Embedded Systems

Testing reliability techniques for SoCs with fault tolerant CGRA by using live FPGA fault injection

by Jo­hannes M. Kühn, Thomas Schweizer, Dustin Pe­ter­son, Thommy Kuhn, and Wolf­gang Rosen­stiel
In 2013 In­ter­na­tional Con­fer­ence on Field-Pro­gram­ma­ble Tech­nol­ogy (FPT) (): 462-465, 2013.

Key­words: fault tol­er­ance, field pro­gram­ma­ble gate ar­rays, in­te­grated cir­cuit re­li­a­bil­ity, logic de­sign, re­con­fig­urable ar­chi­tec­tures, re­dun­dancy, sys­tem-on-chip, field pro­gram­ma­ble gate array, dy­namic func­tional ver­i­fi­ca­tion, dy­namic remap­ping, TMR tech­nique, triple mod­u­lar re­dun­dancy tech­nique, SoC de­sign, sys­tem on chip de­sign, coarse grained re­con­fig­urable ar­chi­tec­tures, fault in­jec­tion method, live FPGA, fault tol­er­ant CGRA, test­ing re­li­a­bil­ity tech­nique, Tun­nel­ing mag­ne­tore­sis­tance, Re­li­a­bil­ity, Sys­tem-on-chip, Cir­cuit faults, Con­text, Com­puter ar­chi­tec­ture, Field pro­gram­ma­ble gate ar­rays

Ab­stract

In this work, we in­tend to demon­strate a num­ber of re­li­a­bil­ity tech­niques de­vel­oped for Coarse Grained Re­con­fig­urable Ar­chi­tec­tures (CGRA).
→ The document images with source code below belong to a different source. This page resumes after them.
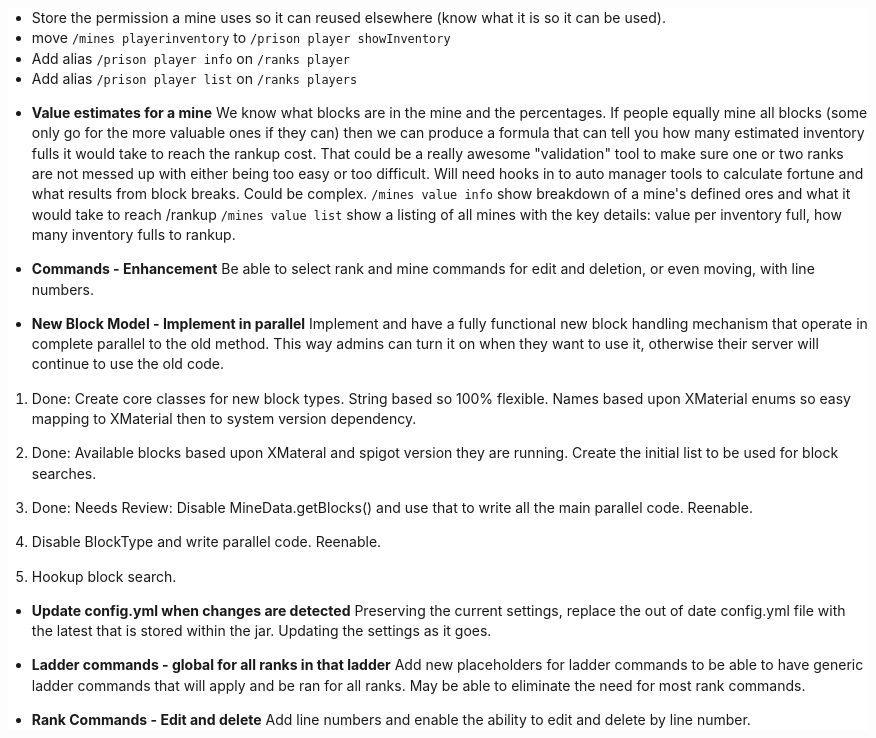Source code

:  - Store the permission a mine uses so it can reused elsewhere (know what it is so it can be used). 
 - move `/mines playerinventory` to `/prison player showInventory` 
 - Add alias `/prison player info` on `/ranks player`
 - Add alias `/prison player list` on `/ranks players`



* **Value estimates for a mine**
We know what blocks are in the mine and the percentages.  If people equally mine all blocks (some only go for the more valuable ones if they can) then we can produce a formula that can tell you how many estimated inventory fulls it would take to reach the rankup cost.  That could be a really awesome "validation" tool to make sure one or two ranks are not messed up with either being too easy or too difficult. Will need hooks in to auto manager tools to calculate fortune and what results from block breaks. Could be complex.
`/mines value info` show breakdown of a mine's defined ores and what it would take to reach /rankup
`/mines value list` show a listing of all mines with the key details: value per inventory full, how many inventory fulls to rankup.



* **Commands - Enhancement**
Be able to select rank and mine commands for edit and deletion, or even moving, with line numbers.


* **New Block Model - Implement in parallel**
Implement and have a fully functional new block handling mechanism that operate in complete parallel to the old method.  This way admins can turn it on when they want to use it, otherwise their server will continue to use the old code.

 1. Done: Create core classes for new block types.  String based so 100% flexible.  Names based upon XMaterial enums so easy mapping to XMaterial then to system version dependency.
 
 2. Done: Available blocks based upon XMateral and spigot version they are running. Create the initial list to be used for block searches.
 
 3. Done: Needs Review: Disable MineData.getBlocks() and use that to write all the main parallel code.  Reenable.
 
 4. Disable BlockType and write parallel code. Reenable.
 
 5. Hookup block search. 
 
 



* **Update config.yml when changes are detected**
Preserving the current settings, replace the out of date config.yml file with the latest that is stored within the jar.  Updating the settings as it goes.


* **Ladder commands - global for all ranks in that ladder**
Add new placeholders for ladder commands to be able to have generic ladder commands that will apply and be ran for all ranks. May be able to eliminate the need for most rank commands.


* **Rank Commands - Edit and delete**
Add line numbers and enable the ability to edit and delete by line number.




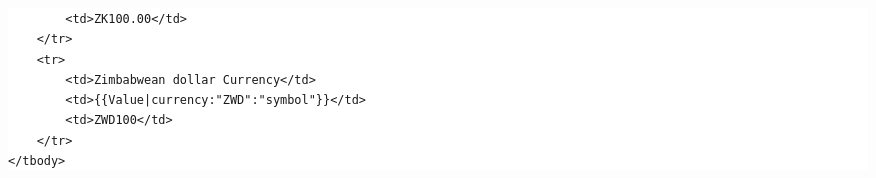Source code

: 			<td>ZK100.00</td>
		</tr>
		<tr>
			<td>Zimbabwean dollar Currency</td>
			<td>{{Value|currency:"ZWD":"symbol"}}</td>
			<td>ZWD100</td>
		</tr>
	</tbody>
</table>
</div>
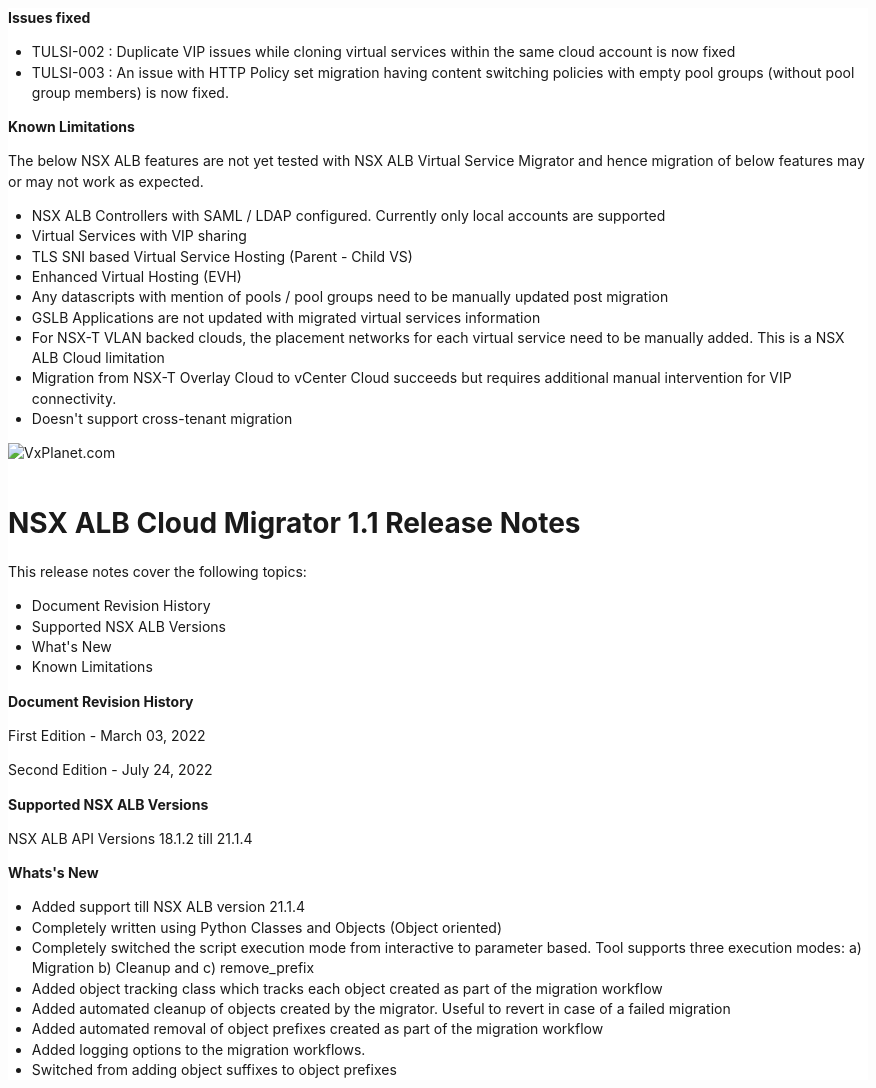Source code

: **Issues fixed**
- TULSI-002 : Duplicate VIP issues while cloning virtual services within the same cloud account is now fixed
- TULSI-003 : An issue with HTTP Policy set migration having content switching policies with empty pool groups (without pool group members) is now fixed.

**Known Limitations**

The below NSX ALB features are not yet tested with NSX ALB Virtual Service Migrator and hence migration of below features may or may not work as expected.
- NSX ALB Controllers with SAML / LDAP configured. Currently only local accounts are supported
- Virtual Services with VIP sharing
- TLS SNI based Virtual Service Hosting (Parent - Child VS)
- Enhanced Virtual Hosting (EVH)
- Any datascripts with mention of pools / pool groups need to be manually updated post migration
- GSLB Applications are not updated with migrated virtual services information
- For NSX-T VLAN backed clouds, the placement networks for each virtual service need to be manually added. This is a NSX ALB Cloud limitation
- Migration from NSX-T Overlay Cloud to vCenter Cloud succeeds but requires additional manual intervention for VIP connectivity.
- Doesn't support cross-tenant migration

![VxPlanet.com](https://serveritpro.files.wordpress.com/2021/09/vxplanet_correct.png)


# NSX ALB Cloud Migrator 1.1 Release Notes
This release notes cover the following topics:
- Document Revision History
- Supported NSX ALB Versions
- What's New
- Known Limitations

**Document Revision History**

First Edition - March 03, 2022

Second Edition - July 24, 2022

**Supported NSX ALB Versions**

NSX ALB API Versions 18.1.2 till 21.1.4

**Whats's New**
- Added support till NSX ALB version 21.1.4
- Completely written using Python Classes and Objects (Object oriented)
- Completely switched the script execution mode from interactive to parameter based. Tool supports three execution modes: a) Migration b) Cleanup and c) remove_prefix
- Added object tracking class which tracks each object created as part of the migration workflow
- Added automated cleanup of objects created by the migrator. Useful to revert in case of a failed migration
- Added automated removal of object prefixes created as part of the migration workflow
- Added logging options to the migration workflows.
- Switched from adding object suffixes to object prefixes 
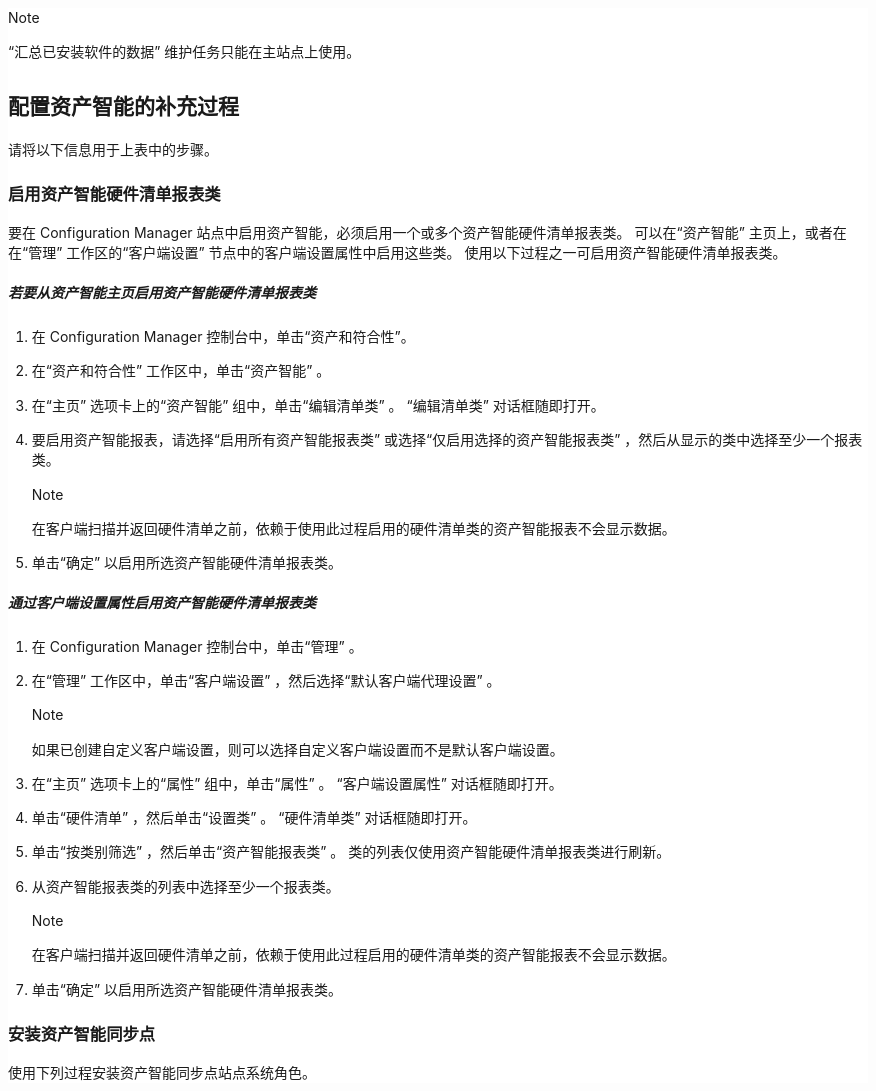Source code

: > [!NOTE]  
>  “汇总已安装软件的数据”  维护任务只能在主站点上使用。  

## <a name="supplemental-procedures-for-configuring-asset-intelligence"></a>配置资产智能的补充过程  
 请将以下信息用于上表中的步骤。  

###  <a name="a-namebkmkenableassetintelligencea-enable-asset-intelligence-hardware-inventory-reporting-classes"></a><a name="BKMK_EnableAssetIntelligence"></a> 启用资产智能硬件清单报表类  
 要在 Configuration Manager 站点中启用资产智能，必须启用一个或多个资产智能硬件清单报表类。 可以在“资产智能”  主页上，或者在在“管理”  工作区的“客户端设置”  节点中的客户端设置属性中启用这些类。 使用以下过程之一可启用资产智能硬件清单报表类。  

##### <a name="to-enable-asset-intelligence-hardware-inventory-reporting-classes-from-the-asset-intelligence-home-page"></a>若要从资产智能主页启用资产智能硬件清单报表类  

1.  在 Configuration Manager 控制台中，单击“资产和符合性”。  

2.  在“资产和符合性”  工作区中，单击“资产智能” 。  

3.  在“主页”  选项卡上的“资产智能”  组中，单击“编辑清单类” 。 “编辑清单类”  对话框随即打开。  

4.  要启用资产智能报表，请选择“启用所有资产智能报表类”  或选择“仅启用选择的资产智能报表类” ，然后从显示的类中选择至少一个报表类。  

    > [!NOTE]  
    >  在客户端扫描并返回硬件清单之前，依赖于使用此过程启用的硬件清单类的资产智能报表不会显示数据。  

5.  单击“确定”  以启用所选资产智能硬件清单报表类。  

##### <a name="to-enable-asset-intelligence-hardware-inventory-reporting-classes-from-client-settings-properties"></a>通过客户端设置属性启用资产智能硬件清单报表类  

1.  在 Configuration Manager 控制台中，单击“管理” 。  

2.  在“管理”  工作区中，单击“客户端设置” ，然后选择“默认客户端代理设置” 。  

    > [!NOTE]  
    >  如果已创建自定义客户端设置，则可以选择自定义客户端设置而不是默认客户端设置。  

3.  在“主页”  选项卡上的“属性”  组中，单击“属性” 。 “客户端设置属性”  对话框随即打开。  

4.  单击“硬件清单” ，然后单击“设置类” 。 “硬件清单类”  对话框随即打开。  

5.  单击“按类别筛选” ，然后单击“资产智能报表类” 。 类的列表仅使用资产智能硬件清单报表类进行刷新。  

6.  从资产智能报表类的列表中选择至少一个报表类。  

    > [!NOTE]  
    >  在客户端扫描并返回硬件清单之前，依赖于使用此过程启用的硬件清单类的资产智能报表不会显示数据。  

7.  单击“确定”  以启用所选资产智能硬件清单报表类。  

###  <a name="a-namebkmkinstallassetintelligencesynchronizationpointa-install-an-asset-intelligence-synchronization-point"></a><a name="BKMK_InstallAssetIntelligenceSynchronizationPoint"></a> 安装资产智能同步点  
 使用下列过程安装资产智能同步点站点系统角色。  

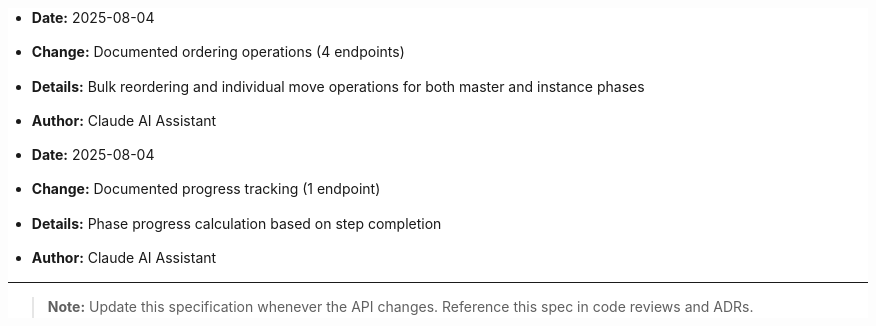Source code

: - **Date:** 2025-08-04
- **Change:** Documented ordering operations (4 endpoints)
- **Details:** Bulk reordering and individual move operations for both master and instance phases
- **Author:** Claude AI Assistant

- **Date:** 2025-08-04
- **Change:** Documented progress tracking (1 endpoint)
- **Details:** Phase progress calculation based on step completion
- **Author:** Claude AI Assistant

---

> **Note:** Update this specification whenever the API changes. Reference this spec in code reviews and ADRs.
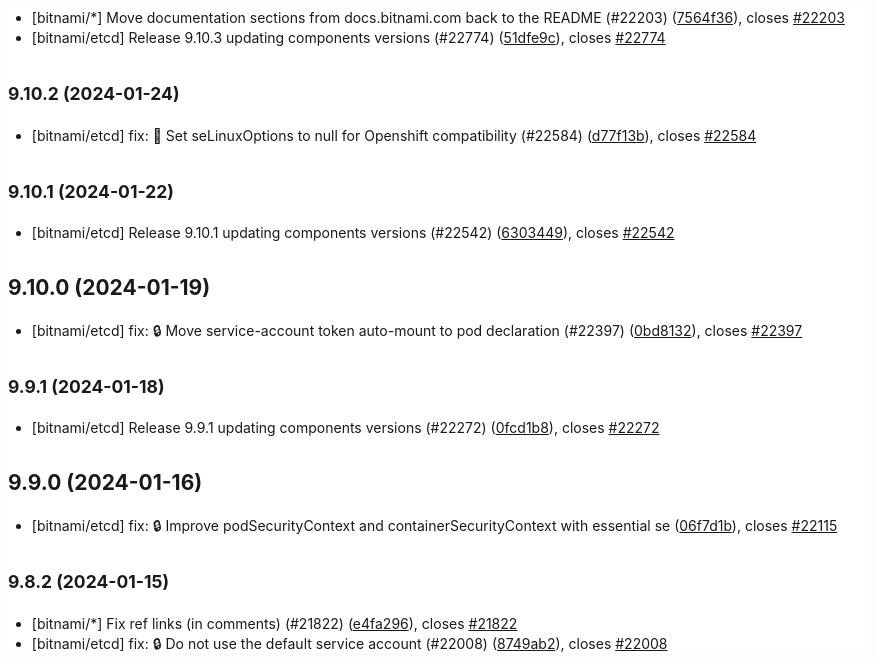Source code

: - [bitnami/*] Move documentation sections from docs.bitnami.com back to the
  README (#22203)
  ([7564f36](https://github.com/bitnami/charts/commit/7564f36ca1e95ff30ee686652b7ab8690561a707)),
  closes [#22203](https://github.com/bitnami/charts/issues/22203)
- [bitnami/etcd] Release 9.10.3 updating components versions (#22774)
  ([51dfe9c](https://github.com/bitnami/charts/commit/51dfe9cdf0833bc34017fc30b6c39b42c9e4d136)),
  closes [#22774](https://github.com/bitnami/charts/issues/22774)

## <small>9.10.2 (2024-01-24)</small>

- [bitnami/etcd] fix: :bug: Set seLinuxOptions to null for Openshift
  compatibility (#22584)
  ([d77f13b](https://github.com/bitnami/charts/commit/d77f13b8bdb04215b04a6d5b9edcba00a0203af9)),
  closes [#22584](https://github.com/bitnami/charts/issues/22584)

## <small>9.10.1 (2024-01-22)</small>

- [bitnami/etcd] Release 9.10.1 updating components versions (#22542)
  ([6303449](https://github.com/bitnami/charts/commit/630344996edbd183b1accdef022ff513946de0f7)),
  closes [#22542](https://github.com/bitnami/charts/issues/22542)

## 9.10.0 (2024-01-19)

- [bitnami/etcd] fix: :lock: Move service-account token auto-mount to pod
  declaration (#22397)
  ([0bd8132](https://github.com/bitnami/charts/commit/0bd8132d8b93dc0b24aa6c6c01cafd594b81847f)),
  closes [#22397](https://github.com/bitnami/charts/issues/22397)

## <small>9.9.1 (2024-01-18)</small>

- [bitnami/etcd] Release 9.9.1 updating components versions (#22272)
  ([0fcd1b8](https://github.com/bitnami/charts/commit/0fcd1b858c9d8ab4ecc5afb7b750cc57e9c4daea)),
  closes [#22272](https://github.com/bitnami/charts/issues/22272)

## 9.9.0 (2024-01-16)

- [bitnami/etcd] fix: :lock: Improve podSecurityContext and
  containerSecurityContext with essential se
  ([06f7d1b](https://github.com/bitnami/charts/commit/06f7d1b0a000dda237a5df92ec77d1360a74207d)),
  closes [#22115](https://github.com/bitnami/charts/issues/22115)

## <small>9.8.2 (2024-01-15)</small>

- [bitnami/*] Fix ref links (in comments) (#21822)
  ([e4fa296](https://github.com/bitnami/charts/commit/e4fa296106b225cf8c82445727c675c7c725e380)),
  closes [#21822](https://github.com/bitnami/charts/issues/21822)
- [bitnami/etcd] fix: :lock: Do not use the default service account (#22008)
  ([8749ab2](https://github.com/bitnami/charts/commit/8749ab24e5fe7a74c301604f8738d4ff68aa4150)),
  closes [#22008](https://github.com/bitnami/charts/issues/22008)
The tech­niques to be demon­strated tar­get dif­fer­ent por­tions of a Sys­tem on Chip (SoC) De­sign con­sist­ing of a gen­eral pur­pose CPU, var­i­ous ac­cel­er­a­tors and a CGRA which may be used for ap­pli­ca­tion ac­cel­er­a­tion as well. On the CGRA we will demon­strate a light-weight Triple Mod­u­lar Re­dun­dancy (TMR) tech­nique which mit­i­gates the hard­ware over­head usu­ally in­curred by TMR. In case of a de­tected CGRA fault, we use Dy­namic Remap­ping of the ap­pli­ca­tion to avoid faulty com­po­nents and thus re­store the func­tion­al­ity of the mapped ap­pli­ca­tion. On SoC level, we demon­strate Dy­namic Func­tional Ver­i­fi­ca­tion to sam­ple and thus de­tect faults in com­po­nents of the SoC in a time mul­ti­plexed man­ner. The com­plete sys­tem is em­u­lated on a Field Pro­gram­ma­ble Gate Array (FPGA) for which we de­vel­oped a fast and ac­cu­rate fault in­jec­tion method to test the de­vel­oped tech­niques in a live and re­al­is­tic way.